A deep learning model package (.dlpk) contains the files and data required to run deep learning inferencing tools for object detection or image classification. The package can be uploaded to your portal as a DLPK item and used as the input to deep learning raster analysis tools.

Deep learning model packages must contain an Esri model definition file (.emd) and a trained model file. The trained model file extension depends on the framework you used to train the model. For example, if you trained your model using TensorFlow, the model file will be a .pb file, while a model trained using Keras will generate an .h5 file. Depending on the model framework and options you used to train your model, you may need to include a Python Raster Function (.py) or additional files. You can include multiple trained model files in a single deep learning model package.
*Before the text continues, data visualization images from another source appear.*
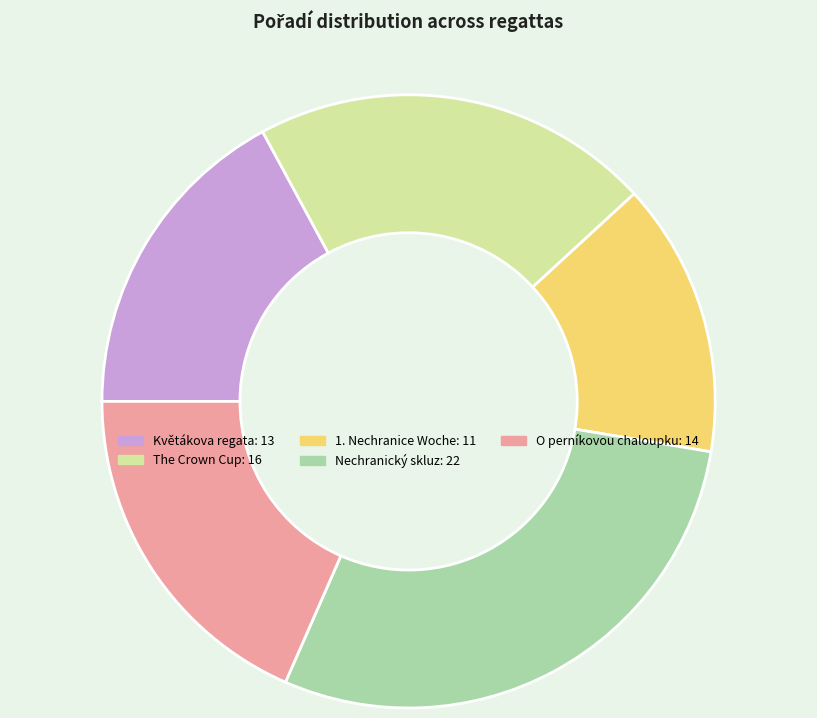

Does any single category account for the majority?

No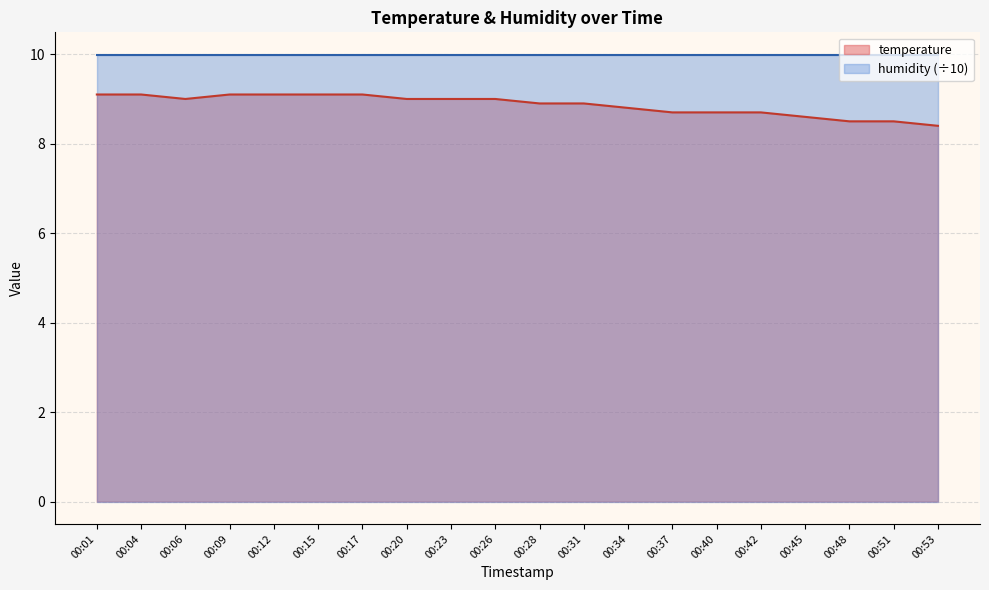

Reading left to right, what are all the values shown in this chart?

9.1	9.1	9.0	9.1	9.1	9.1	9.1	9.0	9.0	9.0	8.9	8.9	8.8	8.7	8.7	8.7	8.6	8.5	8.5	8.4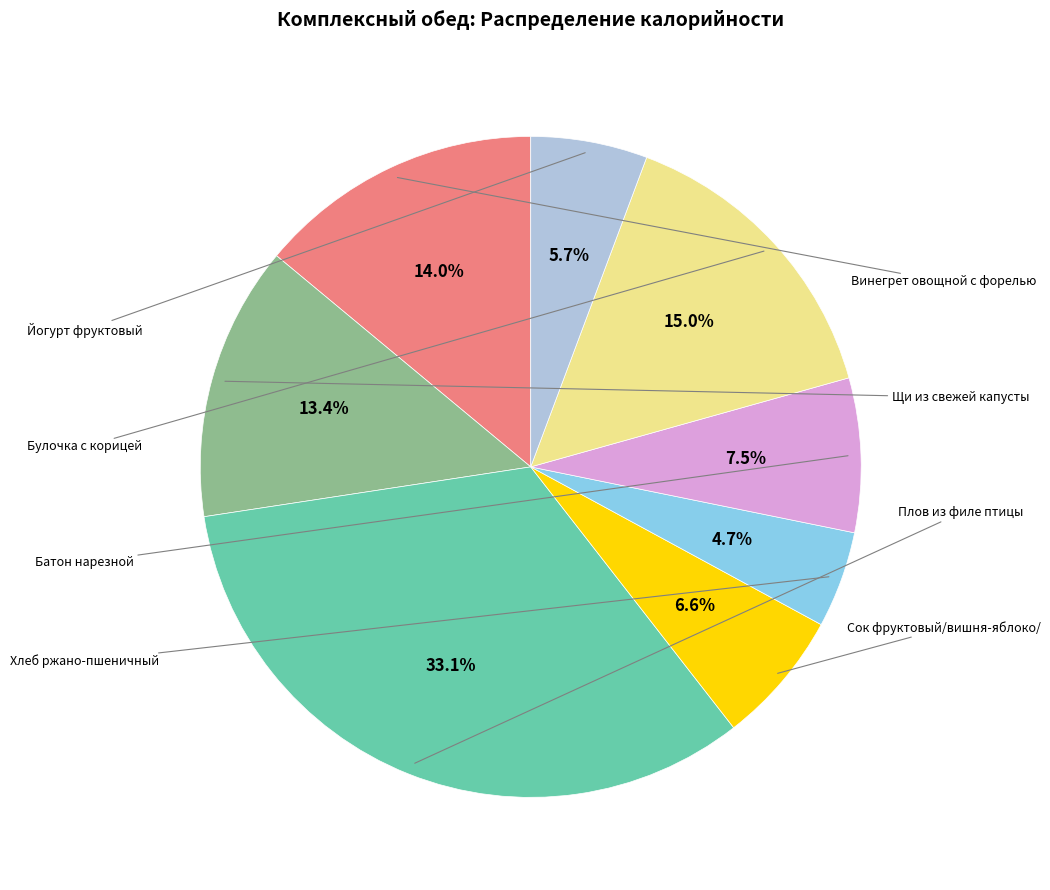

Is there a majority slice in this chart?

No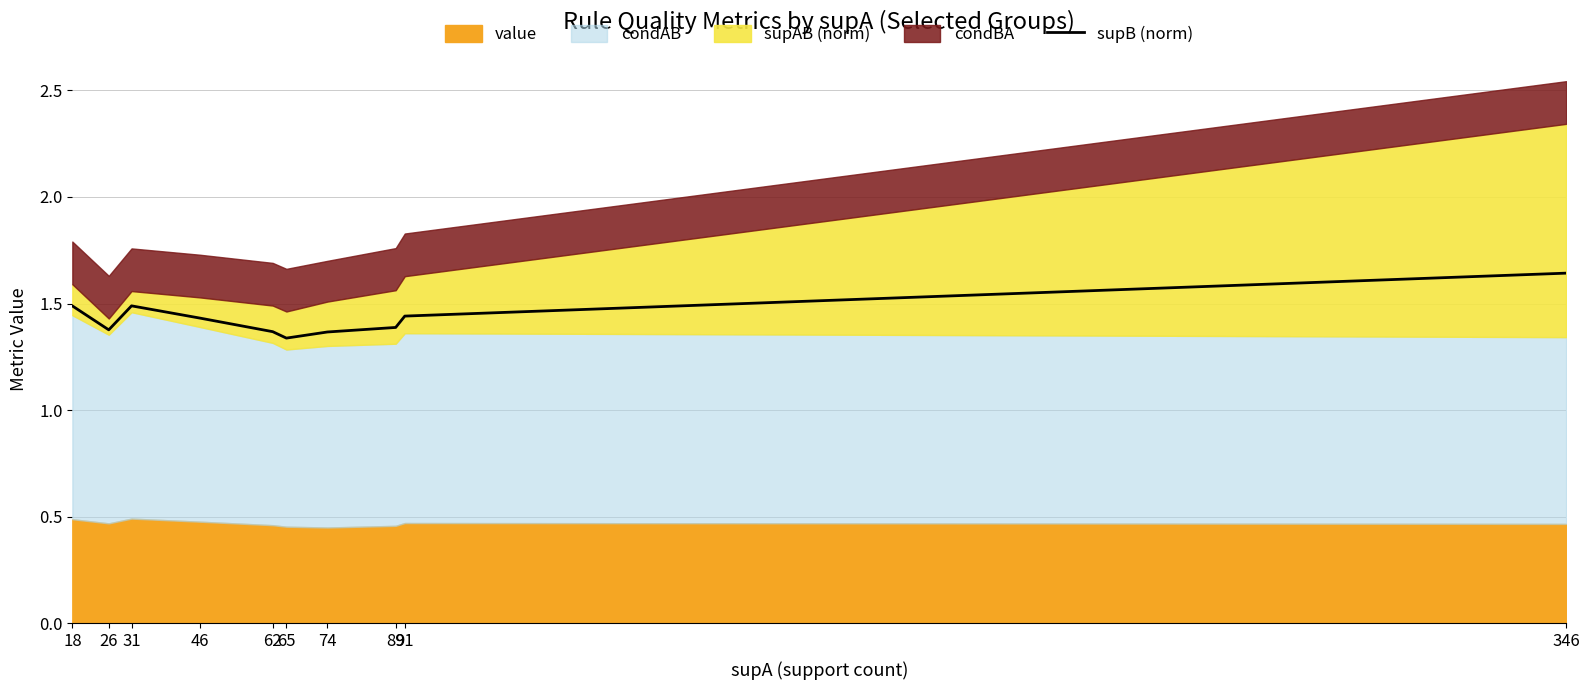

Reading left to right, list all the values displayed in this chart.

18=1.5	26=1.4	31=1.5	46=1.4	62=1.4	65=1.3	74=1.4	89=1.4	91=1.4	346=1.6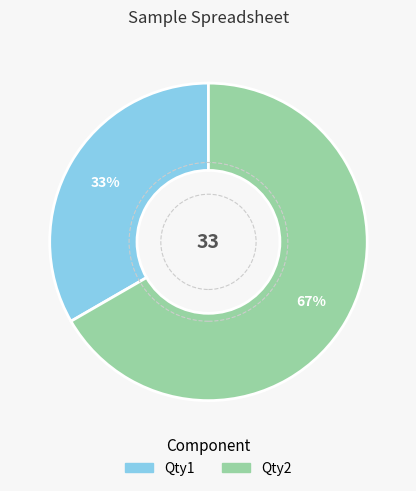

How many segments does this pie chart have?

2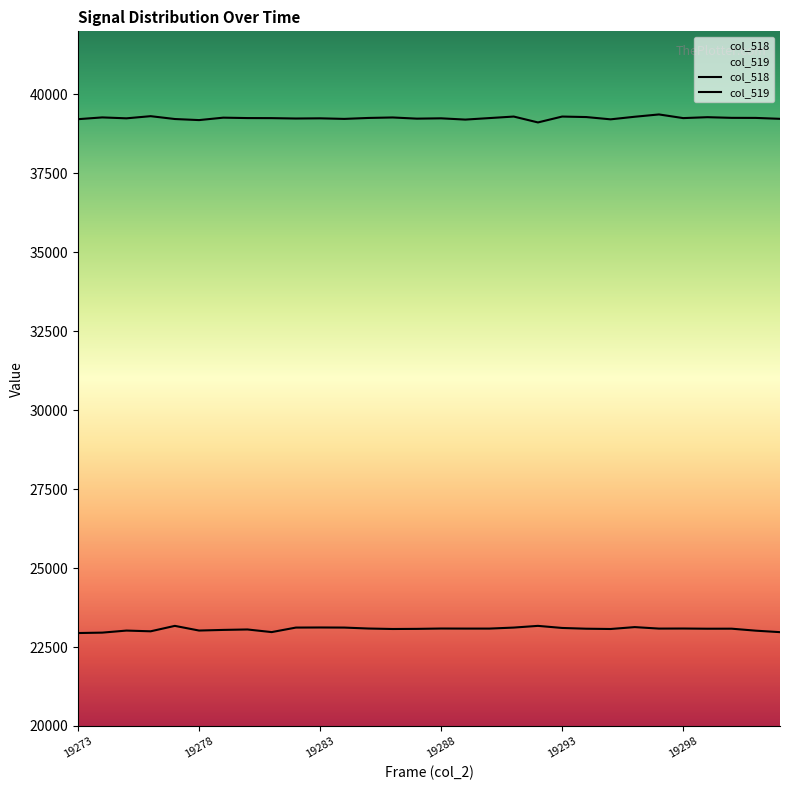

True or false: col_518 and col_519 cross at least once.

False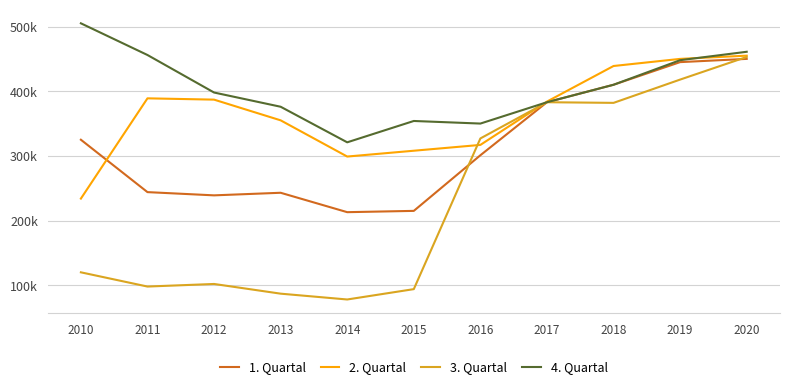

Is this an area chart (filled region under the line)?

No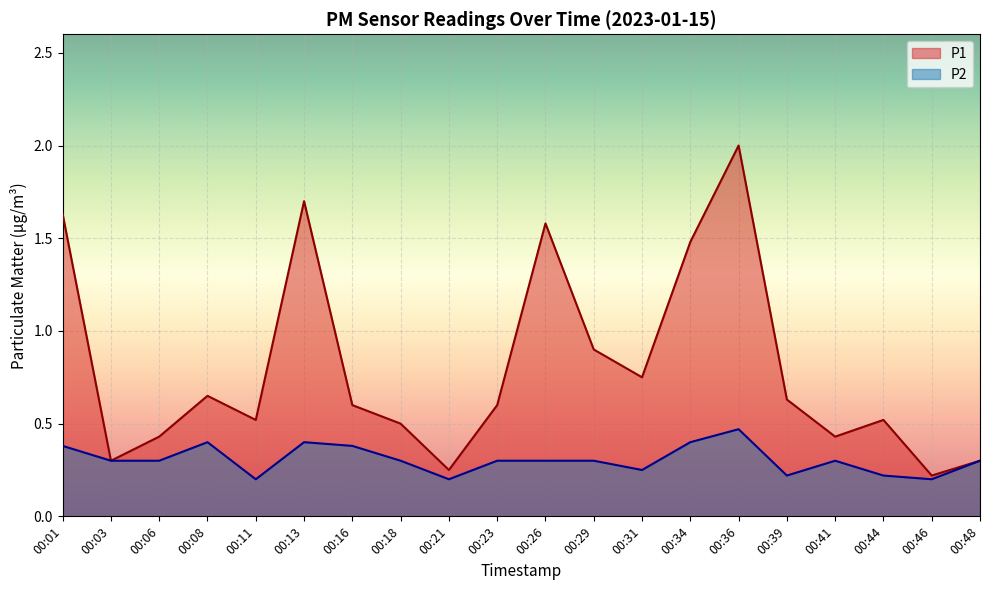

True or false: P1 and P2 intersect in this chart.

False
You can open most packages in any version of ArcGIS Pro. By default, the contents of a package are stored in the <User Documents>\ArcGIS\Packages folder. You can change this location in the Share and download options. If the ArcGIS Pro version used to open a package does not support the functionality in the package, the functionality will not be available.

To view or edit the properties of a .dlpk package, or to add or remove files from a .dlpk package, right-click the .dlpk package in the Catalog pane and click Properties.

Open a deep learning package in the Catalog pane.

Properties include the following information:

Input—The .emd file, trained model file, and any additional files that may be required to run the inferencing tools.
Framework—The deep learning framework used to train the model.
ModelConfiguration—The type of model training performed (object detection, pixel classification, or feature classification).
Description—A description of the model. This is optional and editable.
Summary—A brief summary of the model. This is optional and editable.
Tags—Any tags used to identify the package. This is useful for .dlpk package items stored on your portal.

Any property that is edited in the Properties window is updated when you click OK. If the .dlpk package item is being accessed from your portal in the Catalog pane, the portal item is updated.

For information about how to create a .dlpk package, see Share a deep learning model package.